Saved data entries:
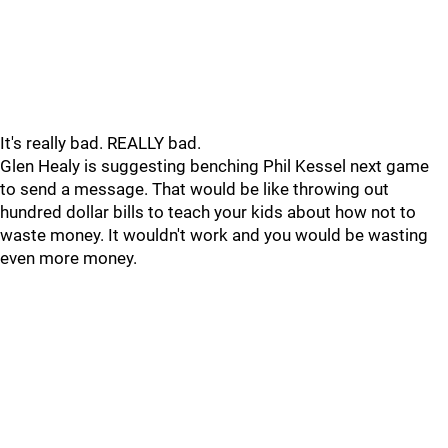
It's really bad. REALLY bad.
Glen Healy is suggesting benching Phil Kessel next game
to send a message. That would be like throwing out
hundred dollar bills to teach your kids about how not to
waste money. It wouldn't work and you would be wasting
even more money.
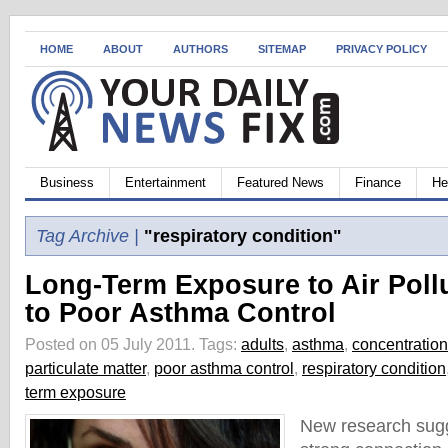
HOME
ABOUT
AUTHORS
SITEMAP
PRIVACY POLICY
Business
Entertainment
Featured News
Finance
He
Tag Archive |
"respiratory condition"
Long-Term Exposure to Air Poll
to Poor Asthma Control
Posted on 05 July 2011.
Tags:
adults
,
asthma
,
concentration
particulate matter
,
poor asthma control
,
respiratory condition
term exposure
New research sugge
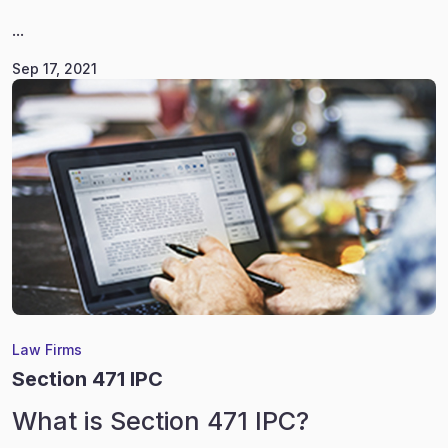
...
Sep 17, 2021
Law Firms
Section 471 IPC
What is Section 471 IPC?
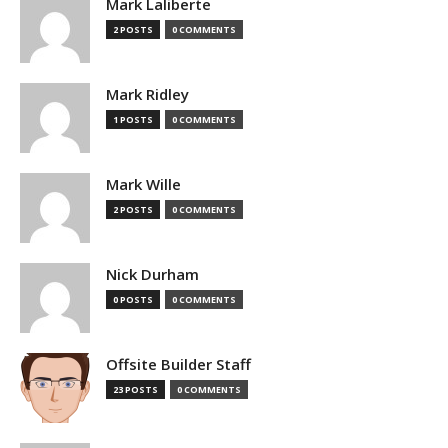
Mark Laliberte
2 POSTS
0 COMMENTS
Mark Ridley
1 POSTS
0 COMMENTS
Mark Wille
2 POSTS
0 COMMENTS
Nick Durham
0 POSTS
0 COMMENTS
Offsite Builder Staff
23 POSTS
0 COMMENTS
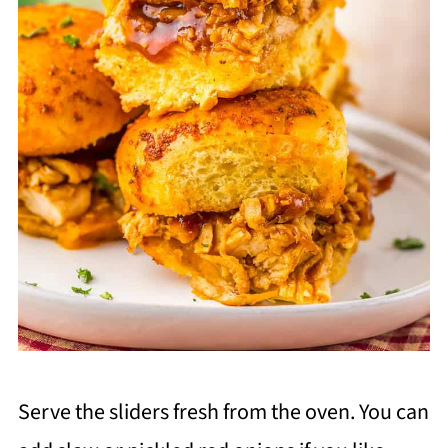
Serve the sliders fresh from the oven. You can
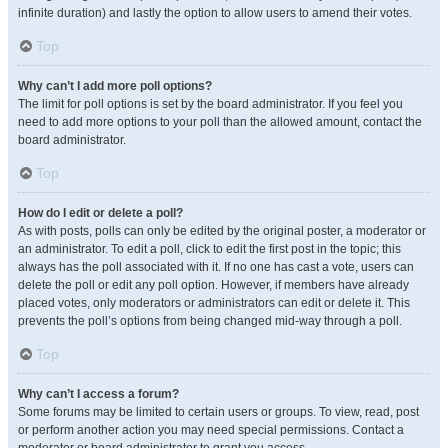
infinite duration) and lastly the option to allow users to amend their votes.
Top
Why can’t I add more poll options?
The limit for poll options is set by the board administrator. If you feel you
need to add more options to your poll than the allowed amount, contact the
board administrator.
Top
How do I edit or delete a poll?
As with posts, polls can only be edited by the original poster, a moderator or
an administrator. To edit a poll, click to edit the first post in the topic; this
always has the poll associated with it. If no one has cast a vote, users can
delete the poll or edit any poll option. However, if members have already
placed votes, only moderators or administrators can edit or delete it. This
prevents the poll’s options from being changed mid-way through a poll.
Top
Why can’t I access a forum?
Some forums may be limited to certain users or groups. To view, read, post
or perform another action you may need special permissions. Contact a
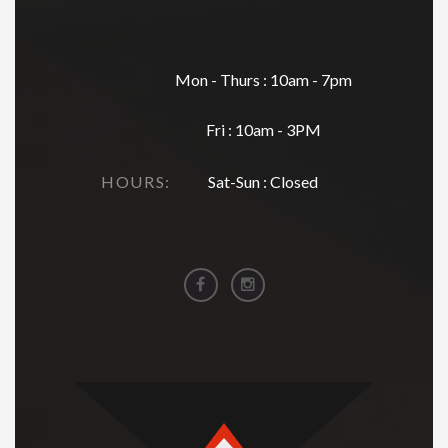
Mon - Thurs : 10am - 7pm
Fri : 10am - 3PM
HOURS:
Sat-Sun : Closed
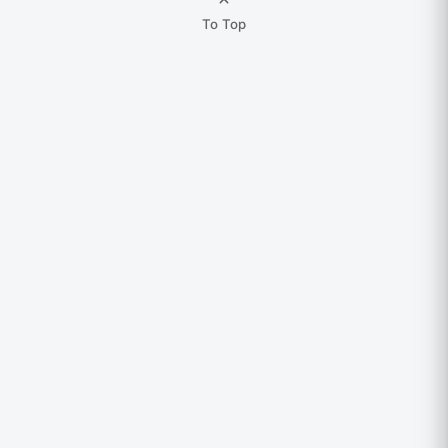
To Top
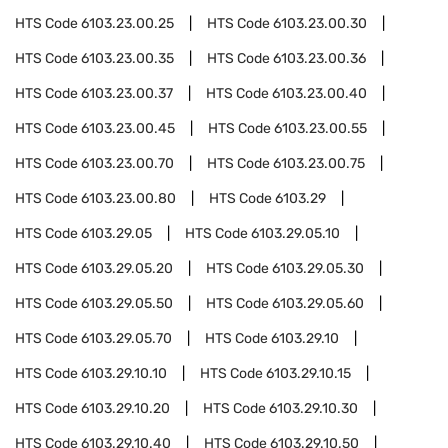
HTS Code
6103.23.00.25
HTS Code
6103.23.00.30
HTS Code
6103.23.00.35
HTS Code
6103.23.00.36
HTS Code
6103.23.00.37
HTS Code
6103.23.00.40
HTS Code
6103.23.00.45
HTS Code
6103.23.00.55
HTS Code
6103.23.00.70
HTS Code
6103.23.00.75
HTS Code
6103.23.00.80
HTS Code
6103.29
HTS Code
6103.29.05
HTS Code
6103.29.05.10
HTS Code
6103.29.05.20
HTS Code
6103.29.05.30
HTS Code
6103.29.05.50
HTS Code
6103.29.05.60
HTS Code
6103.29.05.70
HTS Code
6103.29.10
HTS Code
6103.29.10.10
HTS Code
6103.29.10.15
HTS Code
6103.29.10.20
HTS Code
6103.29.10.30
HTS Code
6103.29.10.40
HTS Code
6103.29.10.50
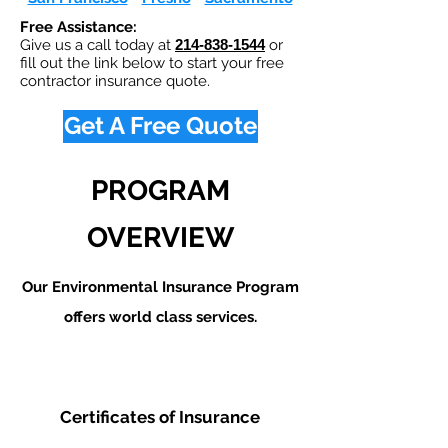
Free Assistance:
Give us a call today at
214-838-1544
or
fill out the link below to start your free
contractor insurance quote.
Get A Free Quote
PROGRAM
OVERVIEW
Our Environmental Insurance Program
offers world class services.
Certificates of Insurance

Work order ▸
Set down the text of every entry above line for line, without altering a character, and omit the pictures from your output.

Your response ▸
It's really bad. REALLY bad.
Glen Healy is suggesting benching Phil Kessel next game
to send a message. That would be like throwing out
hundred dollar bills to teach your kids about how not to
waste money. It wouldn't work and you would be wasting
even more money.
HOME
ABOUT
AUTHORS
SITEMAP
PRIVACY POLICY
Business
Entertainment
Featured News
Finance
He
Tag Archive |
"respiratory condition"
Long-Term Exposure to Air Poll
to Poor Asthma Control
Posted on 05 July 2011.
Tags:
adults
,
asthma
,
concentration
particulate matter
,
poor asthma control
,
respiratory condition
term exposure
New research sugge
...
Sep 17, 2021
Law Firms
Section 471 IPC
What is Section 471 IPC?
Mark Laliberte
2 POSTS
0 COMMENTS
Mark Ridley
1 POSTS
0 COMMENTS
Mark Wille
2 POSTS
0 COMMENTS
Nick Durham
0 POSTS
0 COMMENTS
Offsite Builder Staff
23 POSTS
0 COMMENTS
Serve the sliders fresh from the oven. You can
infinite duration) and lastly the option to allow users to amend their votes.
Top
Why can’t I add more poll options?
The limit for poll options is set by the board administrator. If you feel you
need to add more options to your poll than the allowed amount, contact the
board administrator.
Top
How do I edit or delete a poll?
As with posts, polls can only be edited by the original poster, a moderator or
an administrator. To edit a poll, click to edit the first post in the topic; this
always has the poll associated with it. If no one has cast a vote, users can
delete the poll or edit any poll option. However, if members have already
placed votes, only moderators or administrators can edit or delete it. This
prevents the poll’s options from being changed mid-way through a poll.
Top
Why can’t I access a forum?
Some forums may be limited to certain users or groups. To view, read, post
or perform another action you may need special permissions. Contact a
Mon - Thurs : 10am - 7pm
Fri : 10am - 3PM
HOURS:
Sat-Sun : Closed
To Top
HTS Code
6103.23.00.25
HTS Code
6103.23.00.30
HTS Code
6103.23.00.35
HTS Code
6103.23.00.36
HTS Code
6103.23.00.37
HTS Code
6103.23.00.40
HTS Code
6103.23.00.45
HTS Code
6103.23.00.55
HTS Code
6103.23.00.70
HTS Code
6103.23.00.75
HTS Code
6103.23.00.80
HTS Code
6103.29
HTS Code
6103.29.05
HTS Code
6103.29.05.10
HTS Code
6103.29.05.20
HTS Code
6103.29.05.30
HTS Code
6103.29.05.50
HTS Code
6103.29.05.60
HTS Code
6103.29.05.70
HTS Code
6103.29.10
HTS Code
6103.29.10.10
HTS Code
6103.29.10.15
HTS Code
6103.29.10.20
HTS Code
6103.29.10.30
HTS Code
6103.29.10.40
HTS Code
6103.29.10.50
Free Assistance:
Give us a call today at
214-838-1544
or
fill out the link below to start your free
contractor insurance quote.
Get A Free Quote
PROGRAM
OVERVIEW
Our Environmental Insurance Program
offers world class services.
Certificates of Insurance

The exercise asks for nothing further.